Already companies have been filing suits or briefs requesting religious exemption from other Federal laws. This ruling can and will open the door to cases where companies, privately held or otherwise, want to use their religious beliefs to have legal discrimination. We’ve already seen, since the 2013 SCOTUS ruling on DOMA section 3, private owned companies seeking to deny marriage services (including wedding cakes) to same-sex couples. With this current ruling from SCOTUS these companies and others may have more ammunition in those cases.
Listeners of my community radio program Lavender Hill, have heard me speak out on these situations. I do feel that a privately owned business, single person or single family ownership, that has less than 15 or so employees should be able to determine what kind of clientele they serve. That freedom, however, ends when it encroaches on the civil rights of others. A company or business should not be allowed to discriminate against people of other races, national origins, or other similar criteria. But, those same companies may have a design that would preclude them seeking to hire person that does not fit that design – for example the YWCA (a large institution) may not want to hire a man to teach aerobics or some such as it may interfere with business. A “gentlemen’s club” may not want to hire a male exotic dancer, etc, etc.

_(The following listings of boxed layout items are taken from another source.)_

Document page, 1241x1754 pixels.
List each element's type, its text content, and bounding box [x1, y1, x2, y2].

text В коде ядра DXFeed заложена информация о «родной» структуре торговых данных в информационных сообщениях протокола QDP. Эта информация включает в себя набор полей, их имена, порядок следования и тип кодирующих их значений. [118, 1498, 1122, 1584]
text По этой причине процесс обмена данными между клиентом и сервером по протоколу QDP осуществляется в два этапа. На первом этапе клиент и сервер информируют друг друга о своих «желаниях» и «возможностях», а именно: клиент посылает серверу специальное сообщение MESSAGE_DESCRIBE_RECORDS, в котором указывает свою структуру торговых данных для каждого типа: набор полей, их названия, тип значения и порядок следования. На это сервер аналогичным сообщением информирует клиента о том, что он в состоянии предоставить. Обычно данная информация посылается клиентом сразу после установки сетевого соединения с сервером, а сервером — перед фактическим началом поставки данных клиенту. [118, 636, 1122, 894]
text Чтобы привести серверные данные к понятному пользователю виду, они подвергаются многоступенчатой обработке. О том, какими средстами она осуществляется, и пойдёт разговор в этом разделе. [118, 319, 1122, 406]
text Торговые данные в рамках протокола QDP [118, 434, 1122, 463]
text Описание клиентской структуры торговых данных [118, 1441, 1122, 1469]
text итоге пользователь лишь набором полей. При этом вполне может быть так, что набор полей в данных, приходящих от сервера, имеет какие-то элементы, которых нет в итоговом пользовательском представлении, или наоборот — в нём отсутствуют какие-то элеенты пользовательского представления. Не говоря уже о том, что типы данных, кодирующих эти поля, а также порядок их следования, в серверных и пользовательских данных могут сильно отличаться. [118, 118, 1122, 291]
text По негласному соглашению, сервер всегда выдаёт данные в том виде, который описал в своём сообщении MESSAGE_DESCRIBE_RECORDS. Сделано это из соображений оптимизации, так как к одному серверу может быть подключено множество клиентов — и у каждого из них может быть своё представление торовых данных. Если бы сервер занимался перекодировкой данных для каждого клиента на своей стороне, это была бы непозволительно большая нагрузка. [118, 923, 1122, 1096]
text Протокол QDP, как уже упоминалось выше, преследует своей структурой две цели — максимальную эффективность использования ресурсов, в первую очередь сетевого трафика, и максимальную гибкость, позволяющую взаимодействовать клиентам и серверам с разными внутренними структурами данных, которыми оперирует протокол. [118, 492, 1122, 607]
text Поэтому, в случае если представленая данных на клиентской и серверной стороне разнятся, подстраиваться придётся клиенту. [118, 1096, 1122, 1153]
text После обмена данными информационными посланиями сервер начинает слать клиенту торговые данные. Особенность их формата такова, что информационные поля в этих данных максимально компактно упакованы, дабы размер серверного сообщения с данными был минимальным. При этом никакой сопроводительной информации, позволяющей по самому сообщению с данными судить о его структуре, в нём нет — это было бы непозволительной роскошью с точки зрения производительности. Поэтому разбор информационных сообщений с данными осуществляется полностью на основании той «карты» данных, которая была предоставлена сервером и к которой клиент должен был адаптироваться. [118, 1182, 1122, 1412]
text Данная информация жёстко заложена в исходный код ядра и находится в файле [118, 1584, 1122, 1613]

That said, I am a realist. If we allow companies to pick and choose willy-nilly (or after long consideration) what “kinds” of people they will hire then we open the door to discrimination of all kinds. It may be a faux-news site, but I have seen articles where privately owned restaurants are seeking a religious exemption to not serve black people. Many feel that the SCOTUS ruling on the religious exemption in Obamacare regarding contraception coverage will open the door for companies to seek such exemption in the yet-to-be-Federalized Employment Non Discrimination Act (ENDA).
According to a TalkingPointsMemo from Wednesday, “Without a robust religious exemption this expansion of hiring rights will come at an unreasonable cost to the common good, national unity and religious freedom,” according to a letter of intent sent by 14 faith and business leaders to President Obama. This letter was sent response to Obama’s June announcement to use his executive power to require Federal contractors to provide an environment of non-discrimination for LGBT employees. Though the letter did not mention the Hobby Lobby decision, the timing of the letter and its intent makes it clear that these faith and business leaders wish to use this SCOTUS decision to sway the Administration.
I’m a man, I’m gay, but I am person. SCOTUS is granted the legal right to make decisions that may have direct effect on me and others in the United States. When others in the United States seek to use those decision to have discriminatory effect on other citizens then they, in this case business, are over stepping their bounds. Fine, Hobby Lobby and certain other privately owned multi-million (multi-billion) dollar companies have won their case with SCOTUS and do not have to follow the Obamacare requirement to provide coverage for certain forms of contraceptives, including abortion. That does not open the doors, on moral and ethical grounds, for other companies to apply for religious exemptions when it comes to hiring and firing of people that they perceive to be gay, people that are of another national origin or race. Etc. Etc.